La maltraitance institutionnelle, ce n’est pas si facile que ça à détecter. C’est une question aussi de négligence, de manque de personnel. Quand il manque du personnel, il y a des gens qui ne reçoivent pas les soins [qu']ils devraient recevoir.

Marguerite Blais, ministre responsable des Aînés

La ministre assure toutefois qu'elle compte intervenir « plus avec la bienveillance qu'avec l'affrontement » dans ce dossier. En général, les gens qui travaillent dans les CHSLD « font très bien leur travail » et « sont très dévoués », a-t-elle tenu à souligner.

Échec dans la bonification des soins à domicile

Sous l’ère libérale, le gouvernement s’était donné des cibles pour les soins à domicile de 2014 à 2020. Force est de constater qu’à mi-parcours, l’offre de services a plutôt stagné, elle s’est même « dégradée à certains égards » depuis 2012.
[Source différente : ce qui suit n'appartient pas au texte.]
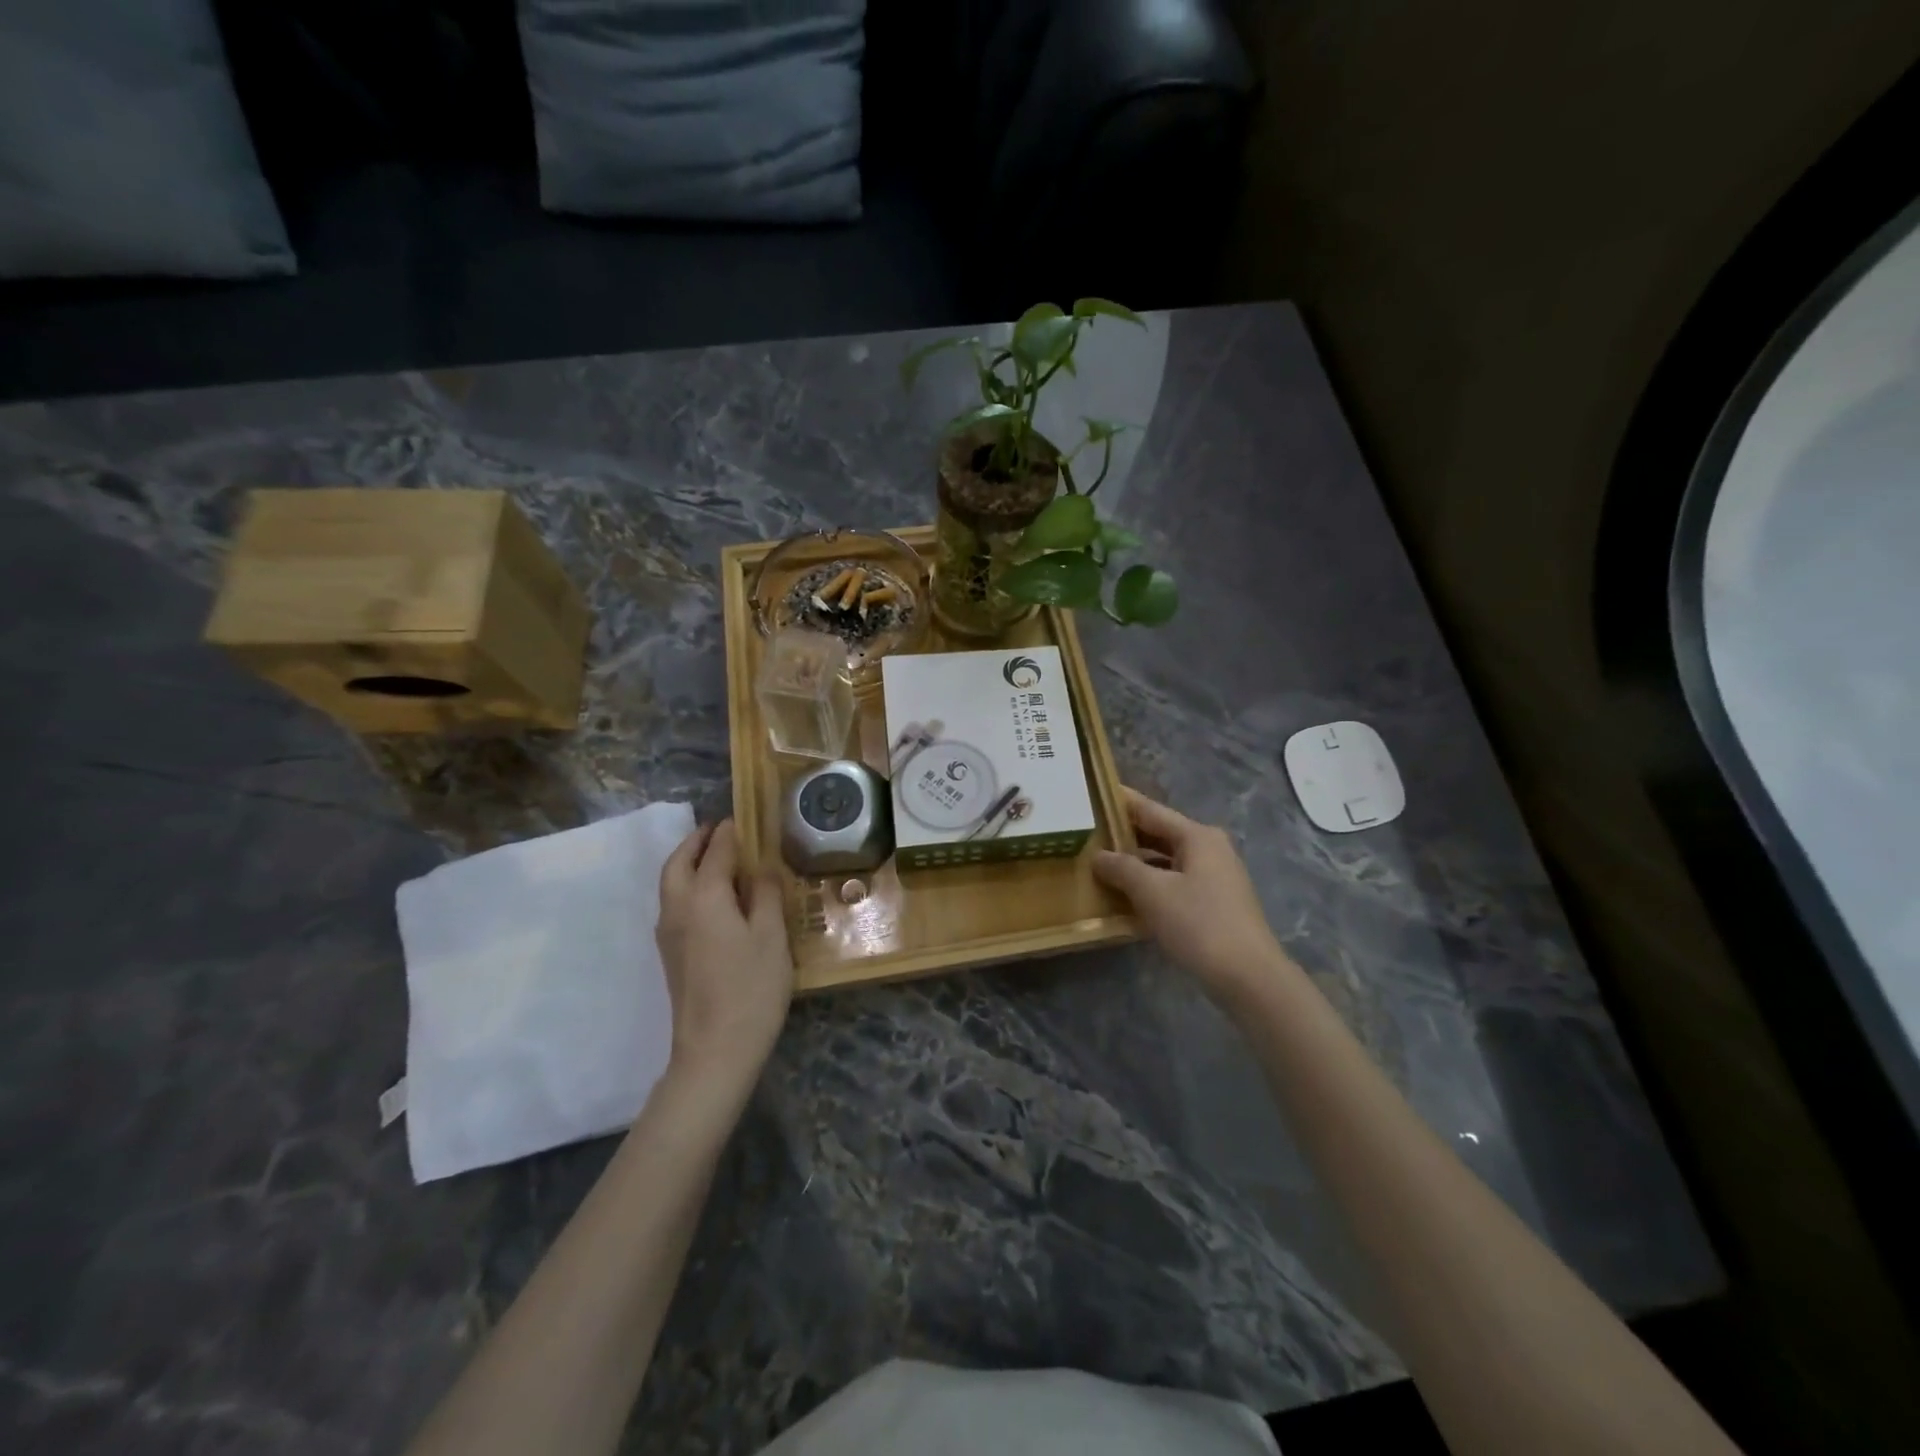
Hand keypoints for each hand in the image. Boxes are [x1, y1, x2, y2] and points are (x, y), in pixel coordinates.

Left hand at [655, 820, 793, 1092]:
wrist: (715, 1050)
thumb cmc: (751, 989)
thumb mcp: (772, 937)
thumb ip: (767, 895)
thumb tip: (761, 866)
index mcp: (704, 897)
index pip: (715, 852)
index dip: (729, 833)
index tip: (741, 819)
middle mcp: (678, 909)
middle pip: (678, 863)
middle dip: (695, 842)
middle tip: (717, 830)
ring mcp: (668, 934)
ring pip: (670, 883)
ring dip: (687, 862)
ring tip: (713, 857)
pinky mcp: (670, 955)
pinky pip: (673, 903)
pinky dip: (686, 885)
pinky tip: (710, 897)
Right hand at [1093, 787, 1299, 1009]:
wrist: (1248, 977)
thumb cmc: (1199, 924)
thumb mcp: (1153, 892)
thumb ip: (1122, 868)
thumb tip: (1098, 856)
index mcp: (1197, 836)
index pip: (1151, 810)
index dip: (1122, 802)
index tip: (1094, 793)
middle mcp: (1209, 849)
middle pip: (1159, 834)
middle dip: (1125, 834)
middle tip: (1088, 831)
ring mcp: (1215, 877)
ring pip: (1166, 860)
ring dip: (1137, 862)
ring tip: (1100, 863)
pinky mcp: (1214, 903)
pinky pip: (1174, 882)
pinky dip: (1151, 884)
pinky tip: (1127, 895)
La protectrice évoque une diminution du nombre d’heures de services chez les personnes ayant des besoins plus légers.

Ainsi, 132 992 personnes ont reçu des services en 2016-2017, alors que la cible était de 138 549. En mars, Québec a accordé 100 millions de dollars supplémentaires pour redresser la barre.

Facturation de frais de chambre « anarchique »

À son arrivée à l’hôpital, un patient doit choisir, malgré sa condition, une chambre individuelle ou à deux lits, moyennant un tarif, ou un lit gratuit dans une salle.

« Ces dispositions, qui datent de 1981, ne sont plus adaptées », selon Marie Rinfret. Dans les nouveaux hôpitaux, les options gratuites en salle deviennent de plus en plus rares, « voire inexistantes ».

Une personne pour qui une chambre à un lit est médicalement requise doit en assumer les frais si elle a choisi ce type de chambre à son arrivée, et ce, même si elle ignorait alors qu’une telle chambre lui serait de toute façon assignée en raison de son état de santé. Pourtant, si elle n’avait pas fait ce choix, la chambre médicalement requise lui aurait été attribuée sans frais.

Extrait du rapport annuel 2017-2018 du Protecteur du citoyen

À son avis, cette façon de faire conduit à un traitement « anarchique » et « inéquitable » dans les frais chargés aux patients.

Gestion inadéquate des dossiers de sinistrés

La protectrice du citoyen donne raison au tiers des sinistrés des inondations de 2017 qui ont porté plainte contre le ministère de la Sécurité publique pour les longs délais de traitement des demandes d’aide financière.

Les retards dus à l’information inexacte que donnait le ministère de la Sécurité publique et la perte de documents ont mené à une « source d’insécurité considérable » pour de nombreux sinistrés.

En octobre, le premier ministre caquiste, François Legault, s’est engagé à présenter « dans les prochaines semaines » un nouveau programme visant à donner des réponses plus rapidement.